TRECHO SELECIONADO –
————

Pouco mais de uma década atrás, eu costumava viajar com malas grandes entulhadas de coisas. No meio do caminho, perdi rodinhas e a paciência por excesso de peso, tive que deixar itens no meio do caminho e pagar taxa extra por excedente de bagagem. Os anos foram passando e com eles vieram os pequenos aprendizados adquiridos com a experiência: levar itens menores, pensar com cuidado no que se vai usar, comprar menos lembranças para trazer na volta, só carregar o que tem utilidade. Não sou uma planejadora nata e esse exercício de edição exige bastante energia e concentração da minha natureza distraída-sonhadora-"cabeça nas nuvens", pouco afeita a conceitos terrenos e a tangibilizar esforços. Mas a satisfação de andar leve supera tudo: como é bom não me preocupar com peso extra, itens inúteis, dúvida com muitas opções à disposição e bagunça feita por conta da infinidade de peças. E aqui obviamente não estou falando só sobre bagagem: estou falando sobre tudo o que a gente carrega conosco pra vida.

————

DADOS REGISTRADOS –
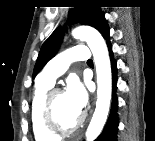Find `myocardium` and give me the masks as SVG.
<instances>
[{"instance_id": "obj_1", "label": "myocardium", "mask_w": 155, "mask_h": 141, "mask_svg": "<svg viewBox=\"0 0 155 141\" xmlns=\"http://www.w3.org/2000/svg\"><path fill=\"white\" fill-rule=\"evenodd\" d=\"M63 93L60 88L50 89L44 97L42 104V123L44 127L52 134L69 135L78 131L84 124V116H80L79 120L72 127H62L54 116V99L56 95Z\"/></svg>"}]
</instances>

————

TAREFA DO EXERCÍCIO –
Retome o texto sobre aprender a viajar com menos bagagem e continue a escrita a partir da última frase.

RESPOSTA DO EXERCÍCIO –
A metáfora da mala, embora seja óbvia, veio bem a calhar numa época em que passei um bom pedaço dos últimos meses planejando uma viagem longa como não fazia há tempos — e também quando uma nostalgia brutal de outros abris mais gentis me tomou de jeito. Se o assunto é bagagem, que seja então sobre ela e sobre o que levo sob os ombros: parar e reconhecer o tanto de passado que existe no meu presente e que se derrama no meu futuro. Os tempos verbais parecem só ser tão lineares nas aulas de português da escola, porque na nossa vidinha do dia a dia, é um emaranhado cheio de nós em que tudo se mistura, em que haja-hoje-para-tanto-ontem.
Às vezes sem notar, nos deixamos contaminar pelo peso de experiências vividas, permitindo que ele nos impeça de começar novas histórias: a confiança traída, o coração maltratado, a autoestima machucada e todas as vivências tão humanas que todos atravessamos em algum momento podem minar nossas forças e abertura pro mundo, de maneira que não há disposição ou resiliência que sobrevivam ao medo de ter nossas expectativas novamente frustradas. Sem que a gente perceba, o peso vai se acumulando sorrateiramente, e pouco a pouco nos vemos num mar de inseguranças e aflições, imersos em ansiedades e angústias, incapazes de seguir adiante.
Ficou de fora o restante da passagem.